London currently enjoys the spoils of a coworking boom in the UK. But new research shows a surge in new freelancers in the North of England – could this point to a rise in demand for more regional coworking spaces outside of the capital?
Officing Today has been reporting on the growth of coworking and flexible workspace over the past year and more. We’ve seen a rise in coworking spaces and communities across the globe, driven by an increase in mobile workers and by the start-up and small business community. Flexible, low-cost workspace such as coworking particularly appeals to freelancers who are keen to escape the monotony of working alone from home. It serves as more than office space – it’s also a social community designed to create an inspirational environment that fills the lonely void of homeworking.
So new figures just launched by freelancing job site People Per Hour, which shows a dramatic rise in new freelance businesses in the North of England, could shed light on where the next glut of demand for coworking spaces might be focused.
Although London remains the most obvious location for coworking communities, it appears that the North of England is seeing significant growth in the geographical spread of freelancers. People Per Hour described it as a “phenomenon”, with massive growth in the amount of people choosing to set up on their own and work online in a variety of industries.
The county of Yorkshire has seen the biggest increase in the freelancer population, particularly the city of Bradford, with a 165% increase in the number of new freelancers over the past 12 months. The fastest growing industries are within the creative sector with copywriting, design and illustration forming the key professional services.

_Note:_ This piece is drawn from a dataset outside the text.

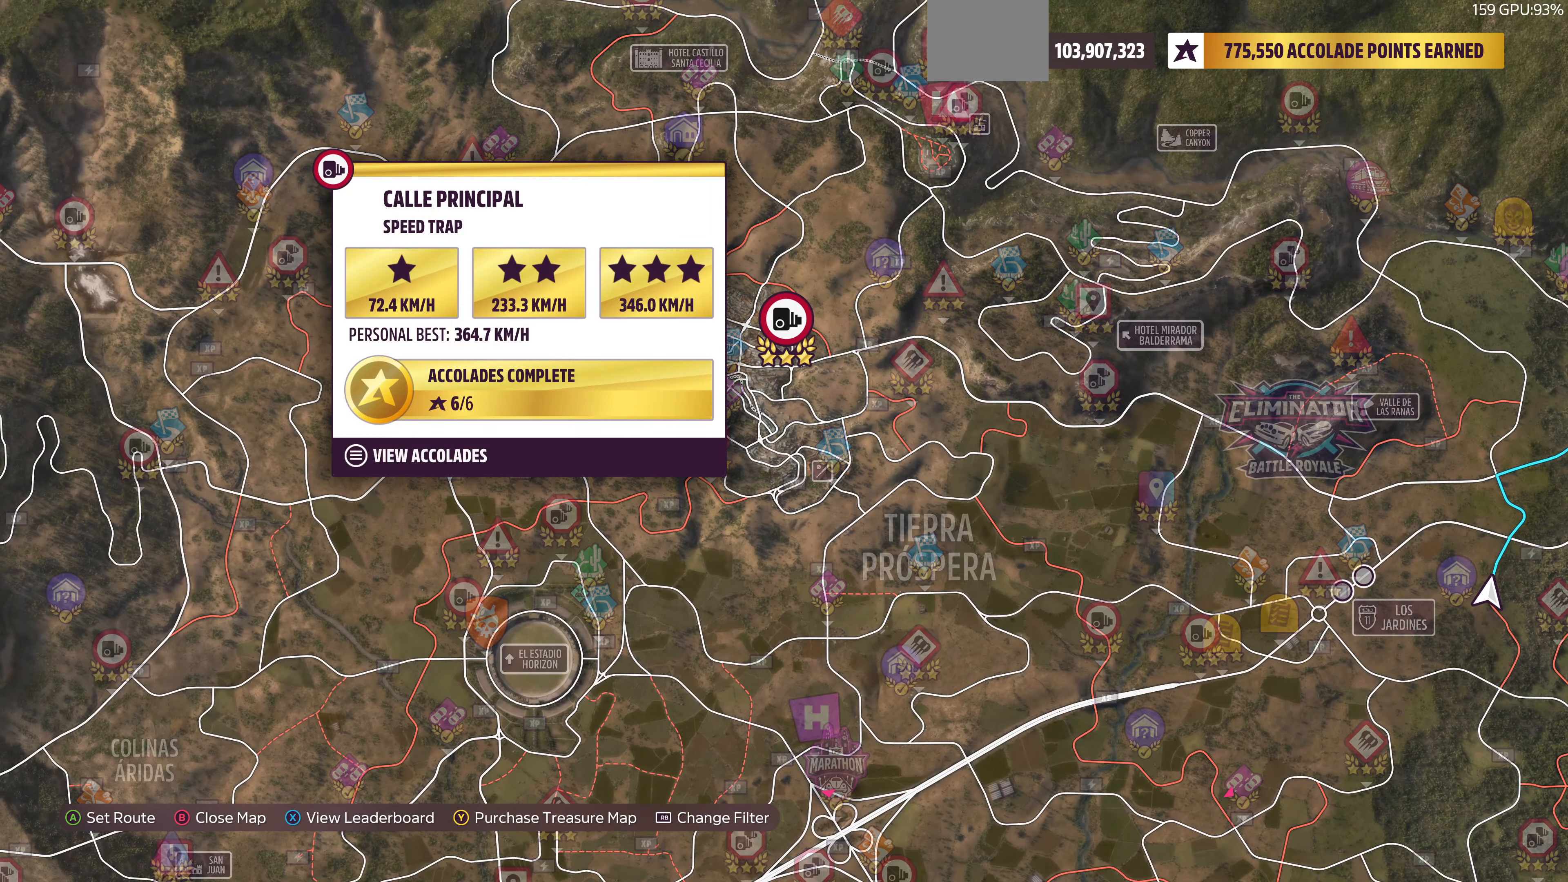
{"buttons": [], "left_stick": "center", "right_stick": "center", "events": [[100, "left_stick", "down-right"], [300, "left_stick", "center"]]}
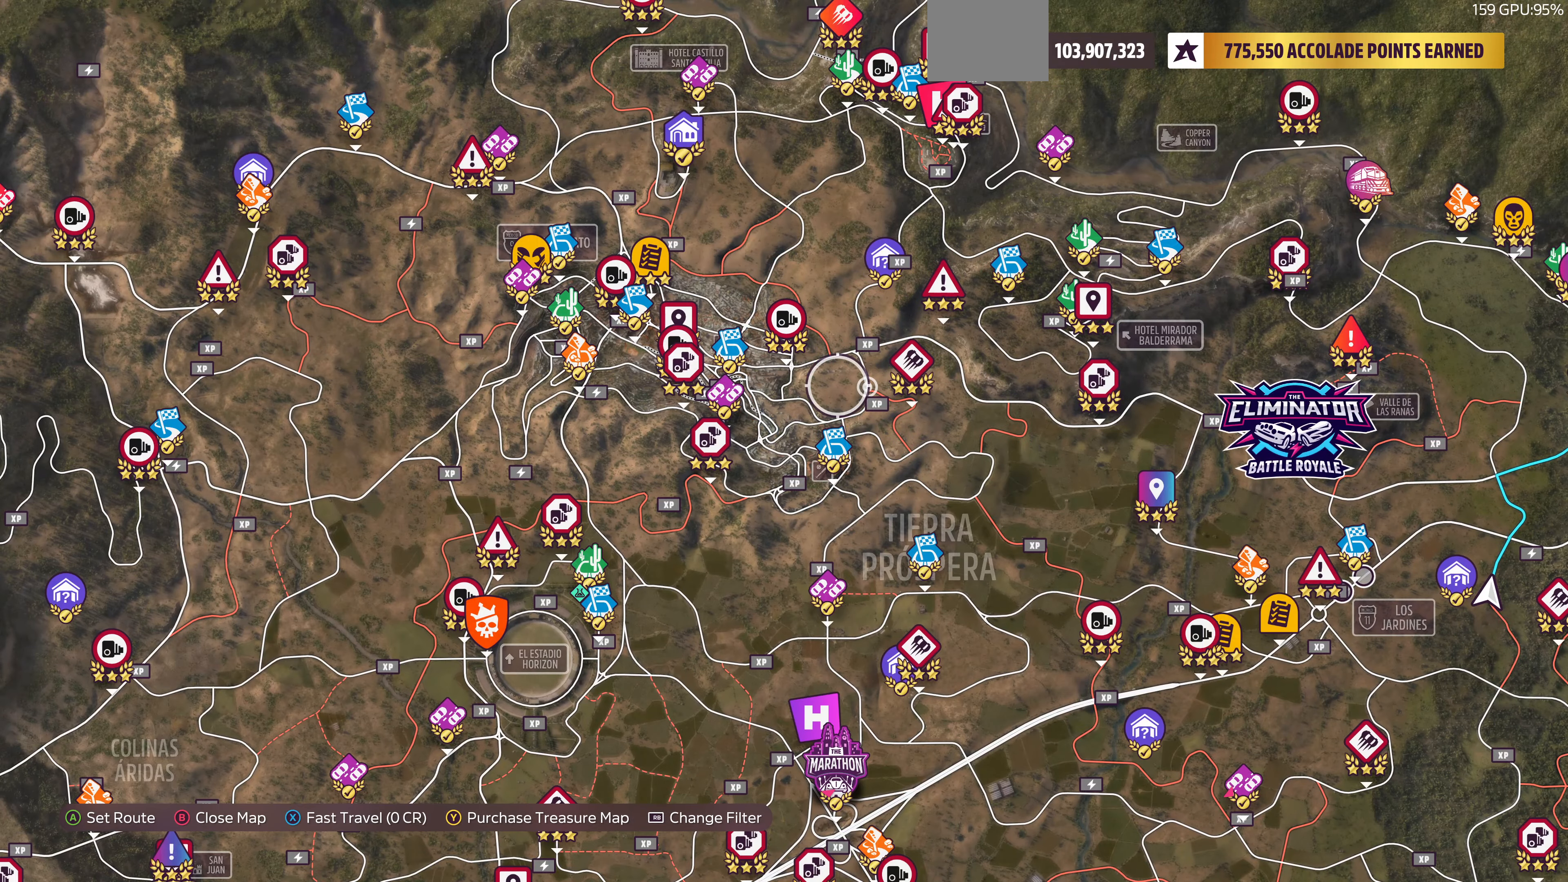
{"buttons": [], "left_stick": "center", "right_stick": "center", "events": []}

Behind Bradford, the cities of Sheffield, Huddersfield and Leeds also proved to be popular locations for workers setting up on their own. Ashford in Kent was the only location in the South to make it into the top ten freelancing hotspots.
So what does Yorkshire have to offer freelancers?
It seems this industrious county is hard at work, providing low-cost shared workspace in various forms to small businesses and freelancers in the region. Among some of the coworking options available, there are independent spaces such as the Bradford Network and the Leeds Network, which provides coworking space to new members on an invitation-only basis.
The business centre industry is also taking heed of demand. UK-wide flexible office provider Evans Easyspace supplies coworking space through its ‘Just a Desk’ shared office scheme and hot-desking options, while Titan Business Centres and Springboard Business Centre also provide similar shared workspace arrangements.
It seems that freelancing is a popular option in today’s rocky economy as workers are keen to supplement their income, and persistent job insecurity also acts as a spur for many workers to set up on their own. Indeed, the UK recession saw a significant increase in new start-up businesses and freelancers following widespread organisational cost-cutting and redundancies.
So with freelancing increasing in popularity and mobile working expected to continue its onward march, business centres outside of London certainly have a key opportunity to address this demand. What is your business centre doing to draw in the freelancing and start-up communities?